= James P. Aylward =

American lawyer (1885–1982)

James Patrick Aylward (September 10, 1885 - July 22, 1982) was a Missouri attorney, Democratic party leader, and a political associate of President Harry S. Truman.

==Early life==
James Patrick Aylward was born in Peoria, Illinois on September 10, 1885 to Irish Catholic immigrants. When he was about six months old, his family relocated to Kansas City, Missouri, where his twelve brothers and sisters were born. He left school after fifth grade and began to take on a variety of jobs: newspaper carrier, Western Union delivery boy, office boy.

==Legal career==
In 1899, he came to work for a prominent Kansas City attorney, Frank P. Walsh.

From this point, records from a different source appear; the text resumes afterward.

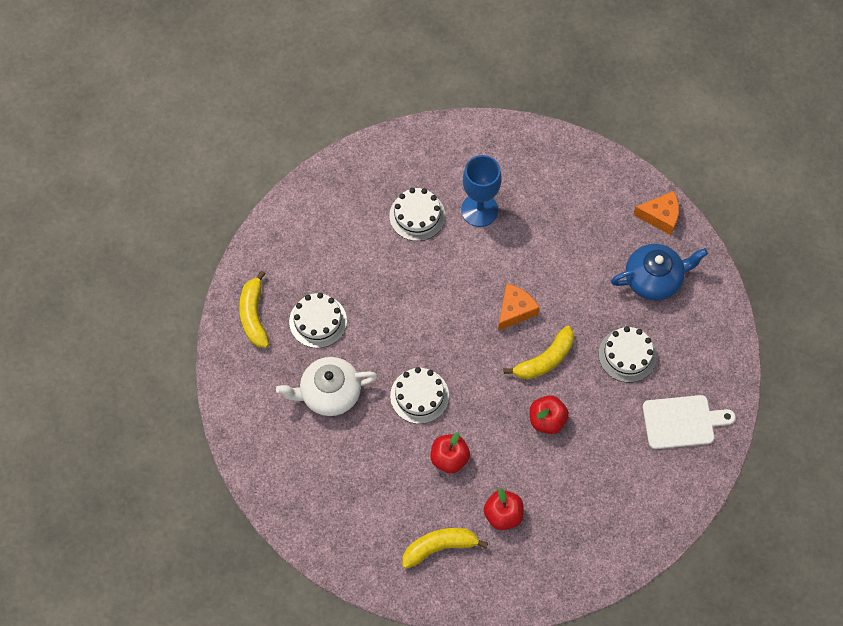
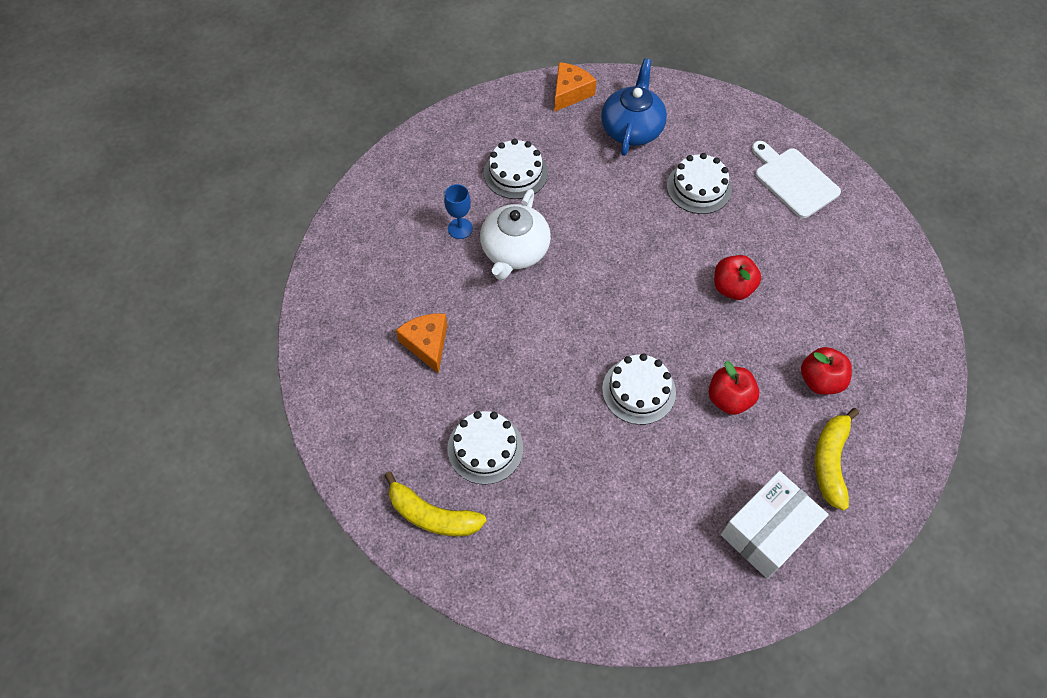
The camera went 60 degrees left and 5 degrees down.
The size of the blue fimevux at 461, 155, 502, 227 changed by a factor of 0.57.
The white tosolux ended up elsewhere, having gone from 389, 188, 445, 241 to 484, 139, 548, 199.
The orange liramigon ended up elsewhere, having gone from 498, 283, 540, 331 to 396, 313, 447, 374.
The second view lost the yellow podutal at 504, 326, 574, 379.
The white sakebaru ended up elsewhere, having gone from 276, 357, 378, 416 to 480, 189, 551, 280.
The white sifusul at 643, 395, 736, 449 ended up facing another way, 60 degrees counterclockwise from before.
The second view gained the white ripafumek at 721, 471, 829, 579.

Walsh inspired Aylward's interest in both the law and in Democratic politics.

He began the study of law in that law office, and eventually went to night school at the Kansas City School of Law (now the University of Missouri–Kansas City School of Law), where he joined the Phi Alpha Delta law fraternity. He was admitted to the bar in 1908, and became partners with longtime mentor Frank Walsh. He continued his involvement in Missouri politics as well as in the Phi Alpha Delta national organization, and lectured on insurance law at the Kansas City School of Law.

==Democratic politics==
From 1918 to 1936, he served as chair of the Jackson County Democratic committee. In 1934, Democratic boss Tom Pendergast asked him to run for U.S. Senator; he declined, and recommended county judge Harry S. Truman instead. When Truman became a candidate, Aylward served as his campaign manager, helping him win the Democratic primary and the general election.

Success on the Truman campaign helped Aylward take over as state chair of the Missouri Democratic Party from 1934 to 1940 and serve as a member of Democratic National Committee for Missouri from 1934-1944. In 1936, he had the honor of seconding the nomination for Franklin D. Roosevelt at the 1936 Democratic National Convention.

==Death and legacy==
Aylward died in Kansas City, and is buried in Calvary Cemetery there.

His son, James P. Aylward Jr. (1918-2011) was also prominent in Missouri Democratic politics, serving as Jackson County Tax Collector and as Democratic candidate for Lieutenant Governor in 1972.